He said that a curfew had been imposed on Rakhine and Muslims were not allowed to go out of their houses and this being the sowing season they were being denied access to their agricultural fields, which was their only source of earning. He said that 45 Muslim villages had been wiped out and over 25,000 houses of Muslims had been burnt.

He said that he and his colleague Mohammad Islam, who was not present at the press conference owing to sickness, had been sent by his organisation to Pakistan to tell the people and the government here about the atrocities being faced by them and enlist their support.He said that they were scheduled to travel to Islamabad and Lahore as well to meet political parties and the government. He said his organisation had also sent similar teams to Malaysia, Kingdom of Saudi Arabia, the UAE and other countries to apprise the people there and mobilise their support for the Muslims of Myanmar.

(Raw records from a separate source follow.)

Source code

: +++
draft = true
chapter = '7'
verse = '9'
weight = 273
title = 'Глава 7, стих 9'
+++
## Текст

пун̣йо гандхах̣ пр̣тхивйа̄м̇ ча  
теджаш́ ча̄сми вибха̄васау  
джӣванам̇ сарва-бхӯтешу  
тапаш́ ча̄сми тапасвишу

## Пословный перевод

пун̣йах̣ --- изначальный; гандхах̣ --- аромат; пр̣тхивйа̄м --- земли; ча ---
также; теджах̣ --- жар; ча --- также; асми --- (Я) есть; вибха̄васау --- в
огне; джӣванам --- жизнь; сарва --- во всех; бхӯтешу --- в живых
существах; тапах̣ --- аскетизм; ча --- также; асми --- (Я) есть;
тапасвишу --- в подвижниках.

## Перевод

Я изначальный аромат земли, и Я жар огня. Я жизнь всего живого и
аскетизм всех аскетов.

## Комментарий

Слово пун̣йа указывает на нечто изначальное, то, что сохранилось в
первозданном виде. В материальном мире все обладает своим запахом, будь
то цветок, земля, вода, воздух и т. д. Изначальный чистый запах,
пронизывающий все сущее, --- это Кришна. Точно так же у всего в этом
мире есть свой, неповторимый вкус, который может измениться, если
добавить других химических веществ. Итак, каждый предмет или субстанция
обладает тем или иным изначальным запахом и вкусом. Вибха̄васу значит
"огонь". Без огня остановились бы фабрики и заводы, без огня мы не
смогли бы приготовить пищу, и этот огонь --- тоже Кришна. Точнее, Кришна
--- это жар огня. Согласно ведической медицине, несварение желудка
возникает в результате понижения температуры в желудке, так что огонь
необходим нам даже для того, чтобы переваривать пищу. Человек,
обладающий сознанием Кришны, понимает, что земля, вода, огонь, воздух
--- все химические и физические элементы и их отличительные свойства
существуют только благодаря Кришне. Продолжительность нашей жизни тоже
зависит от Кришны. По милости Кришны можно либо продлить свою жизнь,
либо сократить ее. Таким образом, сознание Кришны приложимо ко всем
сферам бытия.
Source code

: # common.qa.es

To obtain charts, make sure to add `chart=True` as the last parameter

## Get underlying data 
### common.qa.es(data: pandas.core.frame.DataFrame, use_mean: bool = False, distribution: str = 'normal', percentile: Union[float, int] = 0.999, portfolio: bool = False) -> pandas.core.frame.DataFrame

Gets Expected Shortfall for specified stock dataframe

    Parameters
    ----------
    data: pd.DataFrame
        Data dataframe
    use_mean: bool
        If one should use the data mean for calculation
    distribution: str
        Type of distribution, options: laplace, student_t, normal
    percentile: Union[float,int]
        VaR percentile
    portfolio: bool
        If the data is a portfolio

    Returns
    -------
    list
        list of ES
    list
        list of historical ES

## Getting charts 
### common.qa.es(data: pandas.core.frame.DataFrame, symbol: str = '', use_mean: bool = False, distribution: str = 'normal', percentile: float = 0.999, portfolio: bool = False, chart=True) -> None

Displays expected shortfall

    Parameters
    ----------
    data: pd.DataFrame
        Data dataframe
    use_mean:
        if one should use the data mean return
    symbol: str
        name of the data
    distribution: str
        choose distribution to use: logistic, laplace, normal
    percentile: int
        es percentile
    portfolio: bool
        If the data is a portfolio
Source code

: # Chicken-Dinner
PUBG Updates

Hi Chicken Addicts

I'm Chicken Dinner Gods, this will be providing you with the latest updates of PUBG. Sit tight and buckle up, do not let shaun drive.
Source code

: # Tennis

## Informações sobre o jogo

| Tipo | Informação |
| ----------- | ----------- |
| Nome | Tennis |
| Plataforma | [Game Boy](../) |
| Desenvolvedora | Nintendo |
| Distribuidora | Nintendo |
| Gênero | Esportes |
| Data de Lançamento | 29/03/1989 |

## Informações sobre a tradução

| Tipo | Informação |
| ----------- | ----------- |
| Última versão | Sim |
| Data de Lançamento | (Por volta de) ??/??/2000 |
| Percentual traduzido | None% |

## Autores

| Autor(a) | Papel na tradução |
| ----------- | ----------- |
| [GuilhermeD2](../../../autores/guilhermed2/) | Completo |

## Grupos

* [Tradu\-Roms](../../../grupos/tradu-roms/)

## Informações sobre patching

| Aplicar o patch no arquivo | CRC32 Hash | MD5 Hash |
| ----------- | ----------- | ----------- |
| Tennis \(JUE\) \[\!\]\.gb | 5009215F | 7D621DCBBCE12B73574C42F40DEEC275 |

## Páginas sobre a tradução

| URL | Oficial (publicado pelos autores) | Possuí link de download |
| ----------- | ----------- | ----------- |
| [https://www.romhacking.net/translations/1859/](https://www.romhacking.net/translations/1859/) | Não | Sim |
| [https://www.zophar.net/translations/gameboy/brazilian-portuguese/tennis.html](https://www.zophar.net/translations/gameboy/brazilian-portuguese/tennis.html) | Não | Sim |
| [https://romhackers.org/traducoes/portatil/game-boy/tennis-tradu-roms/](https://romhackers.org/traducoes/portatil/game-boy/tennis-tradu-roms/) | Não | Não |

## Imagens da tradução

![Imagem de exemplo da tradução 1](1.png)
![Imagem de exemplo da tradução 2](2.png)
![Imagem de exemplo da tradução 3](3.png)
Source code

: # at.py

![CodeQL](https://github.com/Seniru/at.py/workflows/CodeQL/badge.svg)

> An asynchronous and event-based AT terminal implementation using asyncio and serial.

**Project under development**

Speaking about the living conditions of Rohingya refugees in Bangladesh, he said that over 350,000 had crossed over the border and were put in camps in 1991 and nearly 300,000 returned after the situation back home improved, but over 50,000 were still living in camps in Bangladesh and they were registered with and were looked after by international NGOs working for refugees, including Unicef. However, he said, the situation of other 50,000 Rohingyas who had also crossed over the border and were living in different places in Bangladesh was pathetic. As they were not registered with any NGOs, they did not get any relief goods from anybody, while the government did not let them go out of their hutments, he added.

Human Rights Council of Pakistan chief Intikhab Alam, who was also present at the conference, urged the people and the government to extend all possible help to Muslims being persecuted in Myanmar.